男女とか、そういうことを気にする余裕もないくらい、小雪は怖がっているのだ。
俺は一言、分かったと口にして、小雪に肩を貸した。
小雪が泣き止んだのは、それから十数分後。
「寝るなよなー」
泣き止んだ、と言うのは語弊があるかもしれない。泣き疲れたらしく、俺の肩を枕代わりにして眠ってしまった。
「しゃーな……あ……」
しゃーないと言おうとして、止まる。それは、広木の口癖だ。いつの間にか俺も使うようになっていたが、広木がいない今、使うのは憚られる。
でも、本当に、しょうがない。
小雪は、下手したら数年分の涙を今日一日で流したのだ。
朝、隔離部屋から帰って来たら、自分のトップシークレットを覗かれていてパニックになり、そうかと思えば、何年も同じ時を共にした人間が倒れた。
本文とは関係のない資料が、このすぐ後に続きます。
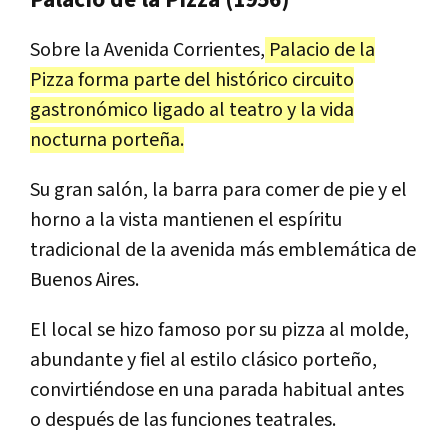
Palacio de la Pizza (1956)
Sobre la Avenida Corrientes,
Palacio de la
Pizza forma parte del histórico circuito
gastronómico ligado al teatro y la vida
nocturna porteña.
Su gran salón, la barra para comer de pie y el
horno a la vista mantienen el espíritu
tradicional de la avenida más emblemática de
Buenos Aires.
El local se hizo famoso por su pizza al molde,
abundante y fiel al estilo clásico porteño,
convirtiéndose en una parada habitual antes
o después de las funciones teatrales.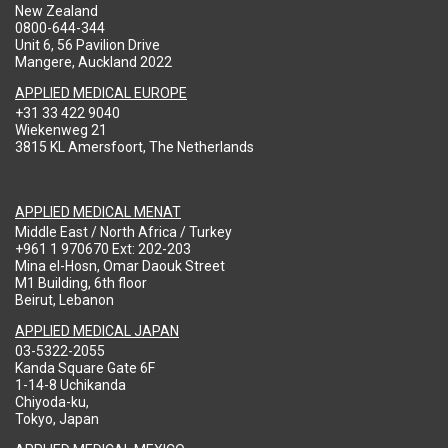
New Zealand
0800-644-344
Unit 6, 56 Pavilion Drive
Mangere, Auckland 2022
APPLIED MEDICAL EUROPE
+31 33 422 9040
Wiekenweg 21
3815 KL Amersfoort, The Netherlands
APPLIED MEDICAL MENAT
Middle East / North Africa / Turkey
+961 1 970670 Ext: 202-203
Mina el-Hosn, Omar Daouk Street
M1 Building, 6th floor
Beirut, Lebanon
APPLIED MEDICAL JAPAN
03-5322-2055
Kanda Square Gate 6F
1-14-8 Uchikanda
Chiyoda-ku,
Tokyo, Japan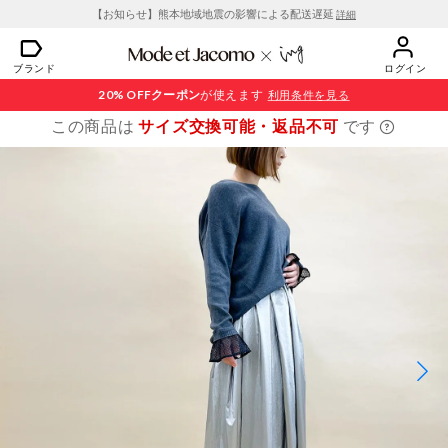
【お知らせ】熊本地域地震の影響による配送遅延
詳細
ブランド
ログイン
20% OFF
クーポン
が使えます
利用条件を見る
この商品は
サイズ交換可能・返品不可
です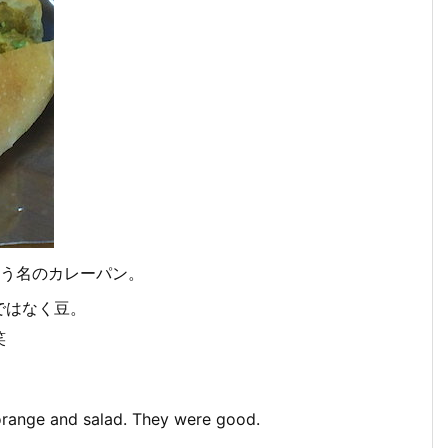
う名のカレーパン。
ではなく豆。
笑
 orange and salad. They were good.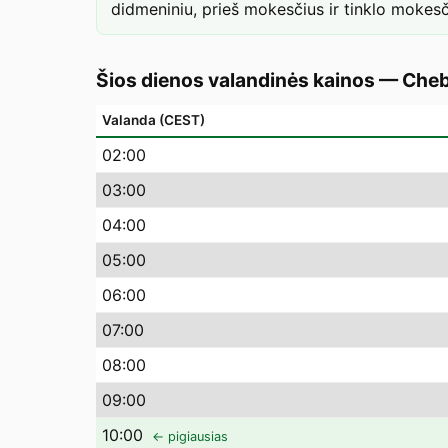
didmeniniu, prieš mokesčius ir tinklo mokesč
Šios dienos valandinės kainos
—
Che
Valanda (CEST)
02
:00
03
:00
04
:00
05
:00
06
:00
07
:00
08
:00
09
:00
10
:00
← pigiausias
許容量を超えてしまったのだろう。
「よっと」
俺は小雪をお姫様抱っこで抱えて、ベッドにちゃんと寝かせてやる。
思った以上に軽く――とはならず、普通にそこそこ重かったが、たぶん俺に腕力がないせいだろう。小雪の体は抱いてみて初めて分かったが、本当に細い。もともと、筋肉がつくような生活を送っていないのだから当たり前と言えば当たり前だが、たぶん、女子の中でも軽い方だろう。
「おやすみ」
俺の服を掴んだままだった手を優しく解いて、毛布をかける。
「俺も寝るか」
欠伸を噛み殺す。
できれば、小雪と少し話をしたかったのだが、こんな状態では無理だろう。
それに、俺だっていろいろあって今日は普通の日の何倍も疲れている。シャワーを浴びようか少し迷ったが、それすら億劫で、俺は自分のベッドへと潜り込む。思っていた以上に疲れていたらしく、俺はベッドに潜り込んでから数分後には夢の世界へと落ちていた。